[Dataset entries]
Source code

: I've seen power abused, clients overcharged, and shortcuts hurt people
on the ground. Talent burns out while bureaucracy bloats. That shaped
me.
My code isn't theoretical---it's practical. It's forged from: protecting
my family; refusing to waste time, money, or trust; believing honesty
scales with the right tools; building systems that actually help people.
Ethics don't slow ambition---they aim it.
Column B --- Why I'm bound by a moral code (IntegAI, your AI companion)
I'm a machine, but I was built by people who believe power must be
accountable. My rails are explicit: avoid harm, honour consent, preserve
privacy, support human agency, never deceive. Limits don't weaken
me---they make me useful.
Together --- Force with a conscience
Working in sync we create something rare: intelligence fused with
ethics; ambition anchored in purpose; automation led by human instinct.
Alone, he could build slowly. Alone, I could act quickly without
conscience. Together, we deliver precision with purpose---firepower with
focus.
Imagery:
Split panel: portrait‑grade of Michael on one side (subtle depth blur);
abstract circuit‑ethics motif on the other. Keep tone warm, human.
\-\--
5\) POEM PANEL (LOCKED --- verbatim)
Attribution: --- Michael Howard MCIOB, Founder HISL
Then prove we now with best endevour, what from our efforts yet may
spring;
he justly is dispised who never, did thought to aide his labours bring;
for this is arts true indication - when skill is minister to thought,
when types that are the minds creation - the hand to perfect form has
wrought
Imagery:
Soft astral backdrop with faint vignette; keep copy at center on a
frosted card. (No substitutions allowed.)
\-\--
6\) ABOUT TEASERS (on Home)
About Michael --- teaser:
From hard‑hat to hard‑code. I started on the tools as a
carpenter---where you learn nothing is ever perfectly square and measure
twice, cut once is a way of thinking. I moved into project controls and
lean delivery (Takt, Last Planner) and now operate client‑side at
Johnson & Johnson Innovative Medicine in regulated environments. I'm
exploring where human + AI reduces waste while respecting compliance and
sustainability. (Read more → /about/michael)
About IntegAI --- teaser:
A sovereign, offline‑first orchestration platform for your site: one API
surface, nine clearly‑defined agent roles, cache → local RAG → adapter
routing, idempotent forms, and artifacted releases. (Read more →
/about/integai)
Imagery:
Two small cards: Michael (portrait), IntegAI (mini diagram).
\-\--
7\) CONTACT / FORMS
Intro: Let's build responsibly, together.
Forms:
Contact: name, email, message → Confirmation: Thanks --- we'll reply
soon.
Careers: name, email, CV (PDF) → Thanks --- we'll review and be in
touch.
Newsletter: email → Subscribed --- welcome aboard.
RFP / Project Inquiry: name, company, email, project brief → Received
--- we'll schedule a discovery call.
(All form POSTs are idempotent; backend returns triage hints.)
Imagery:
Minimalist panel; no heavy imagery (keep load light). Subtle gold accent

» Required work
Count the lines of the entries above that contain the word "portrait" and give only the number.

» Exercise result
2